第19話 回帰の狭間 -颯、優しさという名の逃げ-
颯の前に立っていたのは、ミズキだった。
いや、正確には“ミズキの姿をした幻影”だ。
「ここでミズキが出るのか……。
自分が出るより、今はきついけど」
自嘲気味に言うと、ミズキは肩をすくめて笑った。
「颯、あんたは本気じゃないから一緒にいて楽だわ」
その一言で、胸の奥がざらりとした。
それは、今まで何人もの女性に言われてきた言葉だった。
――違う。
――それは……。
「よくできてるだろ?」
背後から声がした。
振り返ると、そこに立っていたのは自分自身――シャドウ颯だった。
「今のお前のままでいいんじゃないか?
本気に向かわなければ、相手も自分も無駄に傷つかない」
颯は歯を食いしばる。
「違う……俺は本気でミズキが好きだ。

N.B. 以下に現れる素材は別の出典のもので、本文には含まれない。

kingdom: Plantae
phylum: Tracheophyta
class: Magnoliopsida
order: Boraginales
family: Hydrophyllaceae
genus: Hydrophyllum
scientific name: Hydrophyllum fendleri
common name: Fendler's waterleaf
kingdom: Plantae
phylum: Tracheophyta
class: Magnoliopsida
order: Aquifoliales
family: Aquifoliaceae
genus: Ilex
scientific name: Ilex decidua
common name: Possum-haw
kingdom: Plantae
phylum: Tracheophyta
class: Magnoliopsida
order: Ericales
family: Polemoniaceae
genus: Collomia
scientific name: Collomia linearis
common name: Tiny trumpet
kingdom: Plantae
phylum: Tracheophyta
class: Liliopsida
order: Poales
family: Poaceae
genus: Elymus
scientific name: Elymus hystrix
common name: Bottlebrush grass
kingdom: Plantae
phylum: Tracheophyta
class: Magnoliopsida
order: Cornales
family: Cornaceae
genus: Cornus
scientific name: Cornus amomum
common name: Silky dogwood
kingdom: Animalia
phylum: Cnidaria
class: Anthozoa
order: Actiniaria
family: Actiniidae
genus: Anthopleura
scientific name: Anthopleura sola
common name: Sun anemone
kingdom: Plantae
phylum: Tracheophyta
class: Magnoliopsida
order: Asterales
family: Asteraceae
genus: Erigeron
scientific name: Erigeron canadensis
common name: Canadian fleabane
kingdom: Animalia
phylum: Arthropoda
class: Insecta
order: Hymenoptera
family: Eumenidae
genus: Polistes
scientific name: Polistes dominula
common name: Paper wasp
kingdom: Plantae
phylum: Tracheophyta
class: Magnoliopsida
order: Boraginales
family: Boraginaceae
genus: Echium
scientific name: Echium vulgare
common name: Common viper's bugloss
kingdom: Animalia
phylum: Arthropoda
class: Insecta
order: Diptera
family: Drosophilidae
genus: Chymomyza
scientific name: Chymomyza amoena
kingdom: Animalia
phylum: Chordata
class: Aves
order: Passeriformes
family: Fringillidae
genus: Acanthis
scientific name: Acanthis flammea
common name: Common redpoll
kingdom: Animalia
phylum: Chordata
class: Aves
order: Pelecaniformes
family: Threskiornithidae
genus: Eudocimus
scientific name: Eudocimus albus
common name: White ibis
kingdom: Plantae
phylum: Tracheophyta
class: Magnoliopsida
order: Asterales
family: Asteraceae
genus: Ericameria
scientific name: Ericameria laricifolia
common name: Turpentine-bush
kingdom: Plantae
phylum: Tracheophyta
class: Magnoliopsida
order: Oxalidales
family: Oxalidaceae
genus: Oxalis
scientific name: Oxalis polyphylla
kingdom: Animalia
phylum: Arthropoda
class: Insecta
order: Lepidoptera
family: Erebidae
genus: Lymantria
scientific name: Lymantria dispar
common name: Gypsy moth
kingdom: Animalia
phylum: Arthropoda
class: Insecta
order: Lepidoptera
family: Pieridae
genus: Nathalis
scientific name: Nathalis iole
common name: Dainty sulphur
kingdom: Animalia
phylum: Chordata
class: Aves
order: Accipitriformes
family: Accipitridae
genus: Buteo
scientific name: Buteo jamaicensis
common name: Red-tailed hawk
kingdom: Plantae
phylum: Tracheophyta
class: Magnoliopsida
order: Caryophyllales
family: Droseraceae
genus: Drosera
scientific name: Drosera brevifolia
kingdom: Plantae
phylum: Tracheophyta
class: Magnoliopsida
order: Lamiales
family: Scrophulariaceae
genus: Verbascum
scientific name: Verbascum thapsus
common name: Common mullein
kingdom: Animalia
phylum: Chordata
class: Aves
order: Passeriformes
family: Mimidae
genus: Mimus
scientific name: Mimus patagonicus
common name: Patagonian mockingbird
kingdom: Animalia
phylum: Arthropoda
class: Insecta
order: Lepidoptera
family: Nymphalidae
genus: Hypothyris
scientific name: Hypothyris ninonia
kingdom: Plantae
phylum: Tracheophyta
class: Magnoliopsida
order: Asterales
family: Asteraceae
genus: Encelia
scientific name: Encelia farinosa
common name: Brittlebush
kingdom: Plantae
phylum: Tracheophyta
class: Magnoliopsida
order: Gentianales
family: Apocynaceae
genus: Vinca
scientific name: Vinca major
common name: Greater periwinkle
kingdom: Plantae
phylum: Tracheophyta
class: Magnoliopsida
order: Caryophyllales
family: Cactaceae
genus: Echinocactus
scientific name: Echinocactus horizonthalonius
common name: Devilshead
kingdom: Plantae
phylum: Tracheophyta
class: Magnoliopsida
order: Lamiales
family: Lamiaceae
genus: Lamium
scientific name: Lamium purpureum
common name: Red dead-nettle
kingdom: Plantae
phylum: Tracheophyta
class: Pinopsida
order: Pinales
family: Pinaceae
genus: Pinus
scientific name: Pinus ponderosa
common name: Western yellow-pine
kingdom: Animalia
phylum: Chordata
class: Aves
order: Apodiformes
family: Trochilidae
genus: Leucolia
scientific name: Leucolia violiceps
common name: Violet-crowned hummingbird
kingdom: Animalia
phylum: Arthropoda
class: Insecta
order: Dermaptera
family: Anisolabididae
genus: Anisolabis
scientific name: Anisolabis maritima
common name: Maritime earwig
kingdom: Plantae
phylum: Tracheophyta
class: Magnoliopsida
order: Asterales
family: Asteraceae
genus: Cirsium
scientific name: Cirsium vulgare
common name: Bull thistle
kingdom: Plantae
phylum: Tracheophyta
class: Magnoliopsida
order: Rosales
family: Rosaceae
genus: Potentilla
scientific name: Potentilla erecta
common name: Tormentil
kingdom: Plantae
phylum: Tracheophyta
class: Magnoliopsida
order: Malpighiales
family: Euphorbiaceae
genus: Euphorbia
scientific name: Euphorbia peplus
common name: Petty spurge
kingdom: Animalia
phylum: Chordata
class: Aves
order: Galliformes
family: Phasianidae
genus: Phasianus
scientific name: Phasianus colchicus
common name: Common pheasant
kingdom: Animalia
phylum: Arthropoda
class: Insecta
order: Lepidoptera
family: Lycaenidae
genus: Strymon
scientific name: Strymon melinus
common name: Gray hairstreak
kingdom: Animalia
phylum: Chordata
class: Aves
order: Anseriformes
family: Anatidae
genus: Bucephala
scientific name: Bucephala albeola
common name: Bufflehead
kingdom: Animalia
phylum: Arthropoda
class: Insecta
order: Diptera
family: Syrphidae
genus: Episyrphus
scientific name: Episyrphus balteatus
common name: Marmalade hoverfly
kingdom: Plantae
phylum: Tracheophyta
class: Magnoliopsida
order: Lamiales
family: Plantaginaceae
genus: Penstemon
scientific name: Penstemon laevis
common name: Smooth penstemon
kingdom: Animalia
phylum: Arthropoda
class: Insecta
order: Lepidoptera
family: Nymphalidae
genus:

初恋なんだ」
言葉にした瞬間、胸が痛んだ。
「だから……ハルと幸せになるのが、ミズキの幸せなら
それでいいって――」
シャドウ颯が、静かに笑った。
「お前がキスしようとしたのも、
それは“早くミズキを諦めるため”だろ?」
言葉が、刃のように刺さる。
「お前は逃げたんだ」
(……そうか)
颯は膝に力が入らなくなるのを感じた。
(俺は相手を思ってたつもりだった。
でも、また自分を引き算してただけか……)
脳裏に浮かぶのは、茶道から身を引いた日のこと。
のめり込めばのめり込むほど、静真の立場が揺らぎ、母が傷ついていった。
――だから、諦めた。
――傷つける前に、逃げた。
(染みついてたんだ。
本気を出したら、人を不幸にしてしまうって)
「だから俺は……妾の子らしく、本気で好きな相手も作らなかった」
声が震える。
「“颯は愛人の子だから”
将来の相手にとって負い目になる。
そうやって特定を作らないのが俺らしいって……思われてたから」
ふと、記憶がよみがえる。
――迎えに来た静真の姿。
「俺は、お前に嫌われたと思って遠ざけられたのかと思った」
その言葉に、胸が締めつけられる。
「……俺の逃げも、結局人を迷わせてたのか」
シャドウ颯が、ぽつりと呟く。
「お前は優しいよ。
相手のために引いたって言うのは、間違ってない」
だが、声が揺れた。
「……俺自身が、いらない存在だって言われてるみたいで、傷つくんだ」
気づけば、涙が頬を伝っていた。
(そうか……)
引くことで、誰かを守ったつもりで。
一番傷つけていたのは、自分自身だった。
「茶道、やりたかった」
「ミズキも……助けたかった」
シャドウは、まるで幼い子どものような顔で立っていた。
颯は、迷わずその身体を抱きしめた。
「……そうだよな。
俺の声が聞けるのは、俺だけなのに」
腕に力を込める。
「ずっと無視してて、ごめんな」
静かに息を吸って、言った。
「俺はもう逃げない。
ぶつかってみよう!
ダメなら……その時考えればいいさ」
シャドウ颯は、驚いたように目を瞬かせてから、微笑んだ。
「……ようやく、僕の声を聞いてくれたね。ありがとう」
その身体が、柔らかな光に変わる。
光は颯の胸へと溶け込み、確かな温度を残した。
「自分の気持ちからも、相手からも逃げない」
颯は、前を向く。
「それで開ける道も……あるよな」
静かな決意を胸に、颯は次の一歩を踏み出した。